One of the interesting things we’ve learned over the past five years is that something special happens when monetary policy hits the “lower bound” as short-term interest rates fall below zero. Not something interesting to the economy. Something interesting to politics. Suddenly, respectable circles are seized with what can only be called a passion for tighter money. A desperate yearning to find some reason—any reason—for tighter money.

The latest one is a factually questionable and logically dubious assertion that talk of “tapering” quantitative easing is killing emerging-market economies, and somehow this bolsters the case for tight money.

The first reason was the reasonable one: You used to hear that we needed tighter money to avoid inflation. That makes perfect sense, it just doesn’t happen to be true. As time went on and it became clear that it wasn’t true, people started changing the definition of “inflation.” So a return of stock prices to a level slightly above their pre-crisis peak, and a return of house prices to a level about halfway between the peak and the trough was evidence of “asset price inflation.” You might think it was evidence of a partial economic recovery. But no. Partial economic recovery isn’t a good reason for tight money. So the passion for inflation demands a redefinition. It was asset price inflation. But people like a stock market recovery, so that didn’t work. Then we got the “financial instability” argument, where the idea was that instead of using regulatory policy to prevent banking crises we would instead urge the central bank to throw the whole economy into recession as a way of policing banks.

Now emerging markets. The way the passion goes this time is this: Quantitative easing, by pushing investors into riskier asset classes, was sending foreign “hot money” into emerging markets (like Indonesia), blowing up local bubbles, and now withdrawing QE is popping those bubbles. Since we can’t keep doing QE forever, this harmful bubble-popping is an unavoidable downside of QE and evidence that we either never should have done it in the first place or else should end it the sooner the better.
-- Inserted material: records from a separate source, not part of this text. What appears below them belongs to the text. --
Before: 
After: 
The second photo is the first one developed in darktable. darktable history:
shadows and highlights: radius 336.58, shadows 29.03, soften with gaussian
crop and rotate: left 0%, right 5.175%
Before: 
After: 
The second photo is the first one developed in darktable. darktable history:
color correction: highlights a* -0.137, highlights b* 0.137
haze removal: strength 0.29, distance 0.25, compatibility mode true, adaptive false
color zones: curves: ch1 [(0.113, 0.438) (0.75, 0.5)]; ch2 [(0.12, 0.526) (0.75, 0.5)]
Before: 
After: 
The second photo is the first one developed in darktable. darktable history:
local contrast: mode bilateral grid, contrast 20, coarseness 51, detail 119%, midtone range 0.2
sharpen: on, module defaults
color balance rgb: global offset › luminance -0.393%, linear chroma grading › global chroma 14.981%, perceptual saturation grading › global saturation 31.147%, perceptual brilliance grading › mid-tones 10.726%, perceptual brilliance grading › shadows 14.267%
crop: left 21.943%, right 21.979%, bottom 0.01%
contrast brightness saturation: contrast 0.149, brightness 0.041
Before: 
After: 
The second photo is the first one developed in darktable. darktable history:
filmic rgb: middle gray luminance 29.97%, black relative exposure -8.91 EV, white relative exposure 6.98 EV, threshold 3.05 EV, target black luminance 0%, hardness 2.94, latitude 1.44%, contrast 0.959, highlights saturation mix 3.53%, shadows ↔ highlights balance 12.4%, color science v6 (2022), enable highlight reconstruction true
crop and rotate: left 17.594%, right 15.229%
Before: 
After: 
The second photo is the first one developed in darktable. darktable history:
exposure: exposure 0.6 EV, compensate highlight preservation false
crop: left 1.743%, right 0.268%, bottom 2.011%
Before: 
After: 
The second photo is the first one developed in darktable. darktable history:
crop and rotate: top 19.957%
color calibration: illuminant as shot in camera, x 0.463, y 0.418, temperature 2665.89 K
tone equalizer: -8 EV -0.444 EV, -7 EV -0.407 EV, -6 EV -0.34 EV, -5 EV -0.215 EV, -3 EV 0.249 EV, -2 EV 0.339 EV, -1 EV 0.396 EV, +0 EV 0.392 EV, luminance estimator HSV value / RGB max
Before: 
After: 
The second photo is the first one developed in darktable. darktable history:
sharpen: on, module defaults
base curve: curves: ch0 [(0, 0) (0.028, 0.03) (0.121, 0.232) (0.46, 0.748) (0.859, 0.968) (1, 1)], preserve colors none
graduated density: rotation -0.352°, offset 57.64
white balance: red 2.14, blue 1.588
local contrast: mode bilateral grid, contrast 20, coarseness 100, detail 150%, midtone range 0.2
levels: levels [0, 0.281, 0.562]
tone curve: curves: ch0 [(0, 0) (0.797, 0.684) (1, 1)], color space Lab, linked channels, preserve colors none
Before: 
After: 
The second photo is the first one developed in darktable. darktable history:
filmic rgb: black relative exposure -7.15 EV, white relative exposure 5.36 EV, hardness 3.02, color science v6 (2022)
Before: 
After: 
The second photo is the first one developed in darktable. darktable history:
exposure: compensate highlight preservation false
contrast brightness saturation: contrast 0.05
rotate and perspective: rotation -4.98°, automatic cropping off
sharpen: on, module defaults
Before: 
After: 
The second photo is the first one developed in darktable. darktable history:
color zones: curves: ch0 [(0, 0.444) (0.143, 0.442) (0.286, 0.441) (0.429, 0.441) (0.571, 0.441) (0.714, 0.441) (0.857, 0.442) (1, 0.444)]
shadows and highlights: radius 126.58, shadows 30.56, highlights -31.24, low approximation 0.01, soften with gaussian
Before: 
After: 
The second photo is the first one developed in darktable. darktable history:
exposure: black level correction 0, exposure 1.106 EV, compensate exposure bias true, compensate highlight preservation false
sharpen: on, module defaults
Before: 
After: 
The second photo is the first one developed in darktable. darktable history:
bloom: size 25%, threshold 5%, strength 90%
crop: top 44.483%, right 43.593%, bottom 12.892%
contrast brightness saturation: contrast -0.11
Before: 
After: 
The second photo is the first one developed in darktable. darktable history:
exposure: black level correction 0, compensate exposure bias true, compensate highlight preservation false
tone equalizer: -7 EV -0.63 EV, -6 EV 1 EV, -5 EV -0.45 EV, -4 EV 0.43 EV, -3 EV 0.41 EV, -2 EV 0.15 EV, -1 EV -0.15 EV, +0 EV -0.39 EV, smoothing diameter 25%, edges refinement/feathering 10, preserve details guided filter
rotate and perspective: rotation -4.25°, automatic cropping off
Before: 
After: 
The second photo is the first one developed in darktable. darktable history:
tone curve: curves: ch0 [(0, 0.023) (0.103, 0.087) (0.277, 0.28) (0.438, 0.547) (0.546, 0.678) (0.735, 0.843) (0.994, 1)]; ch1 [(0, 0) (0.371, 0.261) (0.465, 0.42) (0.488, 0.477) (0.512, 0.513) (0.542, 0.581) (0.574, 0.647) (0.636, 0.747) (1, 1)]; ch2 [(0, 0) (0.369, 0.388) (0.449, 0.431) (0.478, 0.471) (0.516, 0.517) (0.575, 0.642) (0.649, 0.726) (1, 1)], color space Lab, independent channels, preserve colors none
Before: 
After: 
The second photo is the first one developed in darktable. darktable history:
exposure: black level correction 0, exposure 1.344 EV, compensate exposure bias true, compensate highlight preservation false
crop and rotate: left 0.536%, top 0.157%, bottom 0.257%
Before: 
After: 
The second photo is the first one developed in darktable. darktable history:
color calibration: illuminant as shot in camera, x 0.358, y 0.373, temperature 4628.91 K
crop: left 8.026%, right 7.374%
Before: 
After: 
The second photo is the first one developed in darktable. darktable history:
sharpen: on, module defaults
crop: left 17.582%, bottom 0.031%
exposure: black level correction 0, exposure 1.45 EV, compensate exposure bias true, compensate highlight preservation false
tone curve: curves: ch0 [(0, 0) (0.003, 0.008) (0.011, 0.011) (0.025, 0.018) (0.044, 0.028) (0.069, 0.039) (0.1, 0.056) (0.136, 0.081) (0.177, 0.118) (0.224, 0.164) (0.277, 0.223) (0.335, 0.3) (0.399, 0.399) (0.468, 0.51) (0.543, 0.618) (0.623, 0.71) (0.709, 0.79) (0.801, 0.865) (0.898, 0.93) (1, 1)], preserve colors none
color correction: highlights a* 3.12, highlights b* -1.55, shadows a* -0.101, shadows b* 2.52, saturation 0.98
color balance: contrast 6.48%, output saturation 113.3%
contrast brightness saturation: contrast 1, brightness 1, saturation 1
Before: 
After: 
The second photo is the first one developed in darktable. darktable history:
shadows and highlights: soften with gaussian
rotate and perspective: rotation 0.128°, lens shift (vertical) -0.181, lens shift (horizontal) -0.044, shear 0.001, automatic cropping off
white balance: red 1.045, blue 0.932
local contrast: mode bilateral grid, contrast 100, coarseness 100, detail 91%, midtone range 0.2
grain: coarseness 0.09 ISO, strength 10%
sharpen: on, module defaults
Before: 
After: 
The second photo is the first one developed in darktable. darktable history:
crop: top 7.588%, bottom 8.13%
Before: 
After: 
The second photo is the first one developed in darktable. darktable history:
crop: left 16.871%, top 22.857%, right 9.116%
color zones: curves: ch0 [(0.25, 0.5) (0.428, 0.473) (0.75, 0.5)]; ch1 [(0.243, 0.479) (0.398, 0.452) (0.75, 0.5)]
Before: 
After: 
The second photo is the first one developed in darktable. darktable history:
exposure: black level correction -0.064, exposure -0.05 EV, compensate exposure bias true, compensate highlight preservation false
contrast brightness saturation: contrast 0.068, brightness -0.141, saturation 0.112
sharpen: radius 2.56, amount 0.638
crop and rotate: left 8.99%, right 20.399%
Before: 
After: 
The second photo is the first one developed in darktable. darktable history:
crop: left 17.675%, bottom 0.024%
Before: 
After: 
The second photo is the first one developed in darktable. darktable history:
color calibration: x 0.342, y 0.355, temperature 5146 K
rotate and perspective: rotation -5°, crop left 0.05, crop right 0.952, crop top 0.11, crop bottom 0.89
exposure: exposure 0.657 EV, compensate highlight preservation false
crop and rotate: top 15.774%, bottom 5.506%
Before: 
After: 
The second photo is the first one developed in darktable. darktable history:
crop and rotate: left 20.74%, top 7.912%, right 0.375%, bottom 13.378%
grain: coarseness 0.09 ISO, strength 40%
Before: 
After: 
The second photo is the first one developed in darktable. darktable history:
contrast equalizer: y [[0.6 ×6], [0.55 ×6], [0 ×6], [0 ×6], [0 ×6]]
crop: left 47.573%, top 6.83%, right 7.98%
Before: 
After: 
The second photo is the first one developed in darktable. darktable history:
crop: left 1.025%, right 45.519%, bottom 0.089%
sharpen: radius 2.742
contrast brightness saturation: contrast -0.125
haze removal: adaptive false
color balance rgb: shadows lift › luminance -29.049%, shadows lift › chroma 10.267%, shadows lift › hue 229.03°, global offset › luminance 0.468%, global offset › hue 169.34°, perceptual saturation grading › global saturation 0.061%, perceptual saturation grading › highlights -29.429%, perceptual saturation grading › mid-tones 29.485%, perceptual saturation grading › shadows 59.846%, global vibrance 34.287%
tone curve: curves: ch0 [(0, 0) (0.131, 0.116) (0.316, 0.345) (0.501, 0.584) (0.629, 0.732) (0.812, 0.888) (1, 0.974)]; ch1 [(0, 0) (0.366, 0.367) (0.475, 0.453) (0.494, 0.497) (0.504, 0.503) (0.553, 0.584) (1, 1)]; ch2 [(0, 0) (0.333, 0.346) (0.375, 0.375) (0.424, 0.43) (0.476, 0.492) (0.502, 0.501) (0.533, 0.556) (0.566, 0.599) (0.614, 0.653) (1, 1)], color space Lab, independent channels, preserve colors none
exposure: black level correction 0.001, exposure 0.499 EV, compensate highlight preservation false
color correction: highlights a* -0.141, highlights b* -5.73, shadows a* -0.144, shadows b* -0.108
Scott Sumner raises some doubts that tapering is in fact hurting Indonesia. My question is more about logic. If tapering is hurting Indonesia, why are we so sure that it isn’t the fact that tapering is being discussed despite high unemployment and low inflation that’s hurting Indonesia? I can easily see how erratic, fad-based monetary policy in the United States could create a problematic situation for emerging markets. But why leap from the damage done by inappropriately early monetary tightening to the idea that this shows tight money is good? Why not call this a secondary negative consequence of tighter money at an inappropriate time? The passion, of course. But it’s still the case that nothing has actually happened yet to in any way shake me off the simplistic view that tighter money is for times of high and rising inflation, not times of low and stable inflation.